Efficient Implementation of the Random Phase Approximation with Domain-based Local Pair Natural Orbitals

TL;DR

This paper introduces an efficient DLPNO-based implementation of RPA that maintains high accuracy in total correlation energy calculations, enabling cost-effective and precise molecular energy computations for large systems.

Contribution

The paper presents a novel, optimized DLPNO-RPA method that significantly reduces computational costs while preserving near-canonical accuracy in molecular energy calculations.

Findings

Achieves 99.9% accuracy in correlation energy compared to canonical RPA.

Successfully computes basis set-converged binding energies for large molecules.

Demonstrates potential for routine use of RPA in molecular quantum chemistry.

Abstract

We present an efficient implementation of the random phase approximation (RPA) for molecular systems within the domain-based local pair natural orbital (DLPNO) framework.
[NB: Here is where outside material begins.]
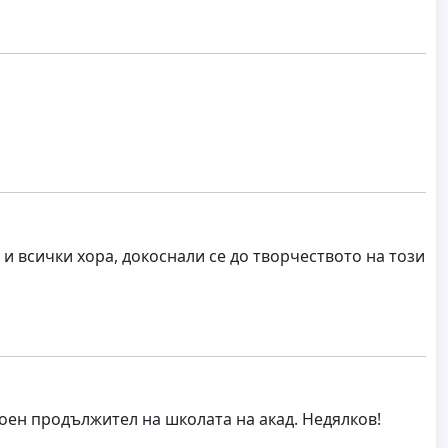
 и всички хора, докоснали се до творчеството на този
оен продължител на школата на акад. Недялков!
With optimized parameters, DLPNO-RPA achieves approximately 99.9% accuracy in the total correlation energy compared to a canonical implementation, enabling highly accurate reaction energies and potential energy surfaces to be computed while substantially reducing computational costs. As an application, we demonstrate the capability of DLPNO-RPA to efficiently calculate basis set-converged binding energies for a set of large molecules, with results showing excellent agreement with high-level reference data from both coupled cluster and diffusion Monte Carlo. This development paves the way for the routine use of RPA-based methods in molecular quantum chemistry.